そう言えば午後から時間があるし、前から欲しがっていた、巾着でも買いに行こうか。

‥‥‥と思いながら九郎は声を掛けた。








今までのゆきなら、嬉しそうな満面の笑顔で九郎に飛び付いて来るか、
もしくはやはり嬉しそうに笑い「用意してくるね!」と自室に走るのが常だが。









今朝は、違った。


「えっと‥‥‥今日は、ちょっと、無理なんだ」

「‥‥‥は?」

「ごめんね、兄上!!」


心底申し訳なさそうに両手を合わせて謝るゆきに、九郎は呆然と‥‥‥した。



音にするなら、がが〜ん、といった感じだろうか。



「何か、用事があるのか?」

「ああ、うん‥‥‥‥‥‥秘密」



恐る恐る理由を問えば少し考え、指先を口元に充ててふふっと笑った。



「そ、そうか。

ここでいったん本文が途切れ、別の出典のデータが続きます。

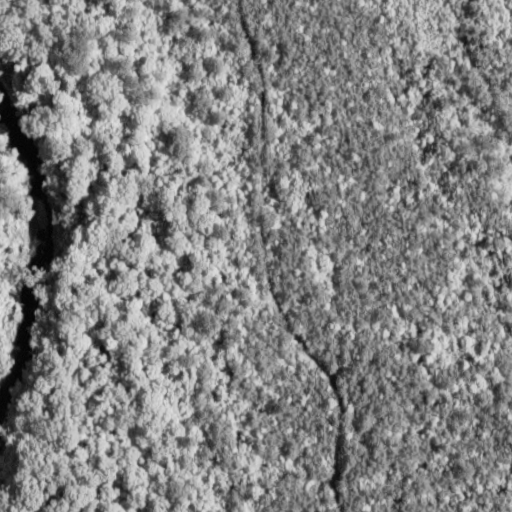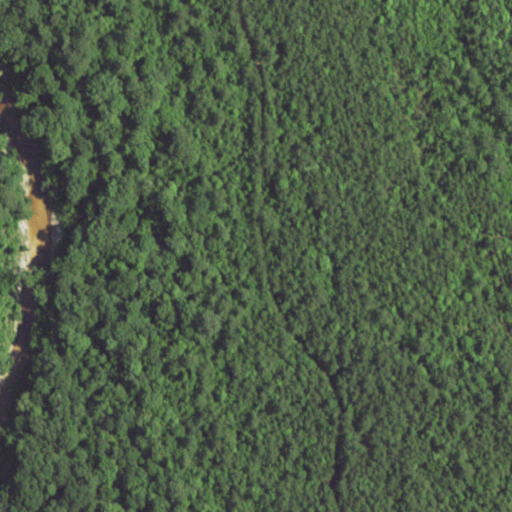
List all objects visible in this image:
river: (16, 251)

わかった」

「本当にごめんね、兄上」

「いや、気にするな」


ゆきの頭を撫で、忙しそうにぱたぱた走り去る背中を見ながら、九郎は午後からの時間をどう潰そうか、と思案に暮れた。







‥‥‥そうだ、ゆきが一人で出かけるのは危険だ。

付いていってやるのもいいかもしれない。


(‥‥‥ち、違うぞ!ゆきの用事が気になる訳ではないからな!!)


誰に聞かれるともなく、九郎は激しく首を振った。















求める妹の姿は庭に面した広縁にあった。

膝を抱えて座り込み何やら記した紙を眺めては、う〜ん、と唸っている。

小難しい顔がつくづく似合わないゆきなのに、今は決断を迫られた大将の様な表情を浮かべていた。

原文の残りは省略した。